Keys was very slow to admit that different kinds of fat have different effects -— even though he quickly confirmed this in his own laboratory -— because it distracted people from his “fat is the villain” message. But a big and insatiable genie was out of the bottle as food industry executives smelled a new source of profits. For them, the idea that polyunsaturated fat was healthier could not have come at a better time. They were already using more vegetable oil -— especially soybean oil -— high in polyunsaturated fat in their food products because it was cheaper and easier to use than animal fat. And they also knew that because women want to give their families healthy foods, pitching their advertising in terms of health benefits would be a good way to sell them.
The Polyunsaturated Explosion
Quickly responding to the new research suggesting that polyunsaturated fats might be better than saturated fats, the Corn Products Refining Company debuted Mazola Corn Oil, promoting it as “unsaturated” and “nutritionally unexcelled.” As the company’s vice president modestly explained: “We don’t want to appear to be medical men, but if Mazola can be used to alleviate nutritional malfunctions or improve anyone’s health then obviously we’re all for it -— and no one can hurt himself by eating Mazola.”
Despite the enthusiasm of the ad companies, most physicians remained skeptical about Keys’s ideas. Joining with Keys in a telethon to raise money for the American Heart Association, Eisenhower’s sainted cardiologist, Paul Dudley White, stunned his cohost by publically rejecting his diet-heart theory: “See here, I began my practice as a cardiologist in 1921 and I never saw an MI [heart attack] patient until 1928. Back in the MI-free days before 1920, the fats were butter and lard and I think that we would all benefit from the kind of diet that we had at a time when no one had ever heard the word corn oil.” White knew that vegetable oils had been increasing in the American diet during the time when heart disease was going up. In fact, the share of calories from polyunsaturated fat had doubled from 1910 to the 1950s, while saturated fat had only increased by one-fifth.

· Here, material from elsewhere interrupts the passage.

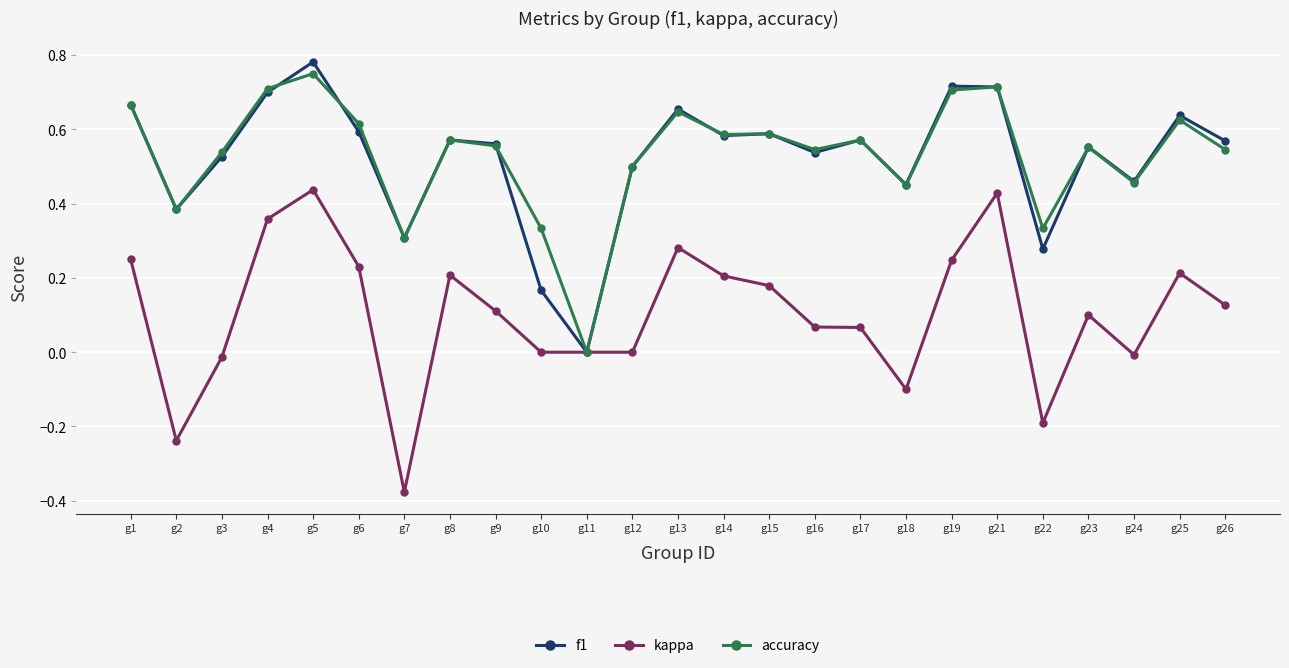

How many values in the f1 series exceed 0?

24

The physician president of the American Heart Association now decided it was time for his public service group to weigh in on diet and heart disease. He asked four other expert physicians to join him in reviewing the evidence and invited Keys to present his ideas. Much to Keys’s dismay, the panel’s published report poked holes in every part of his argument. The panelists rejected his view that Americans were eating more fat than they used to, pointing to plenty of evidence of high fat intakes in the past, just as Dr. White had. Also, just as Keys himself had found, they noted that what people eat is not strongly related to the level of their blood cholesterol and that the cholesterol level is not a very good predictor of heart disease risk.

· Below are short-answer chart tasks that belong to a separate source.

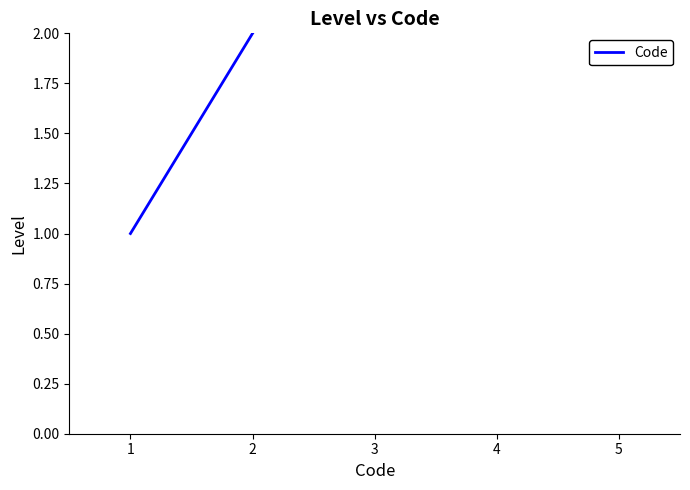

The value at 4 is 4. True or false?

True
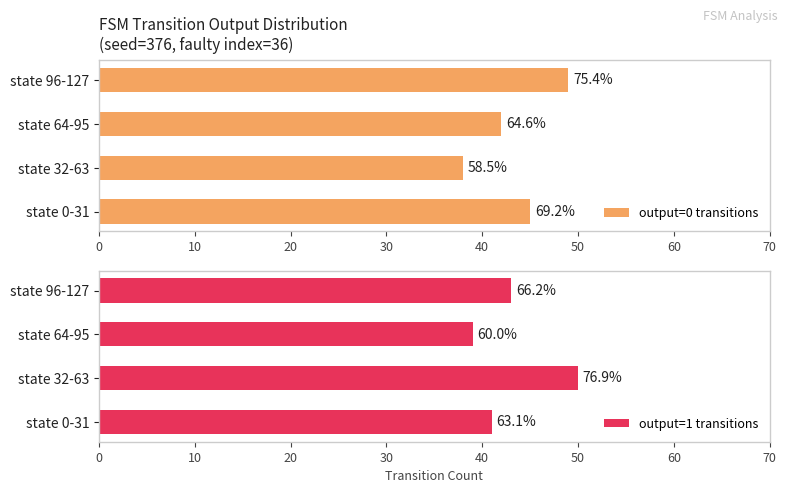

What is the difference between the second highest and second lowest values in the output=1 transitions series?

2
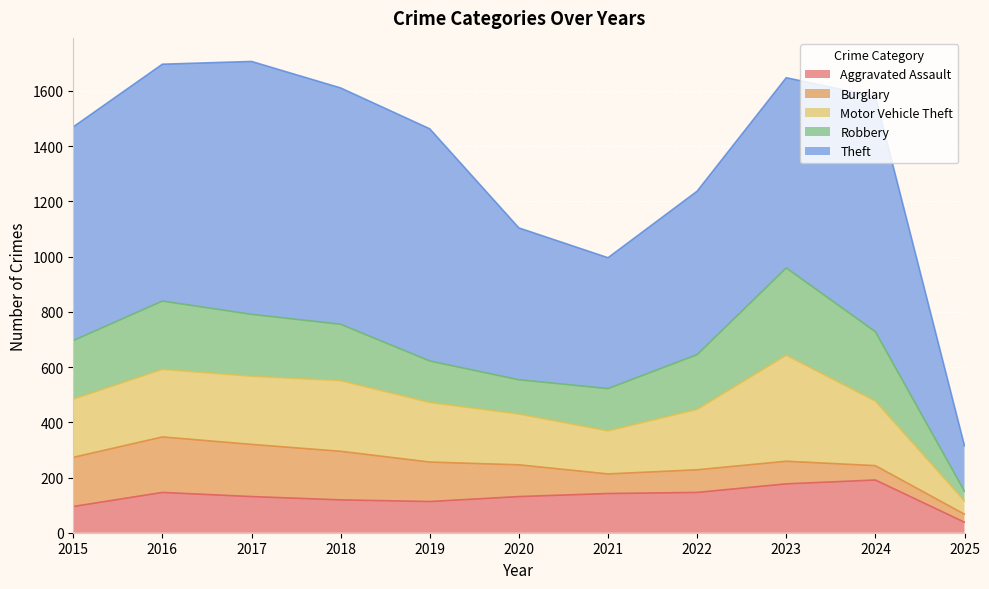

True or false: Aggravated Assault and Burglary cross at least once.

True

Worst of all, they rejected Keys’s central argument that the number of heart disease deaths is strongly linked to the amount of fat in a country’s diet, pointing to the many countries with high-fat diets and low heart disease rates. They also noted that countries with fewer deaths from heart disease often have more deaths from other causes and shorter overall life spans, something that Keys also found in his own studies. Yet for the next thirty years, diet-heart enthusiasts constantly referred to Keys’s argument based on six or seven countries as the strongest and most convincing evidence for a link between diet and heart disease. They had to fall back on this, because there weren’t any studies showing that changing your diet lowers your risk of heart disease.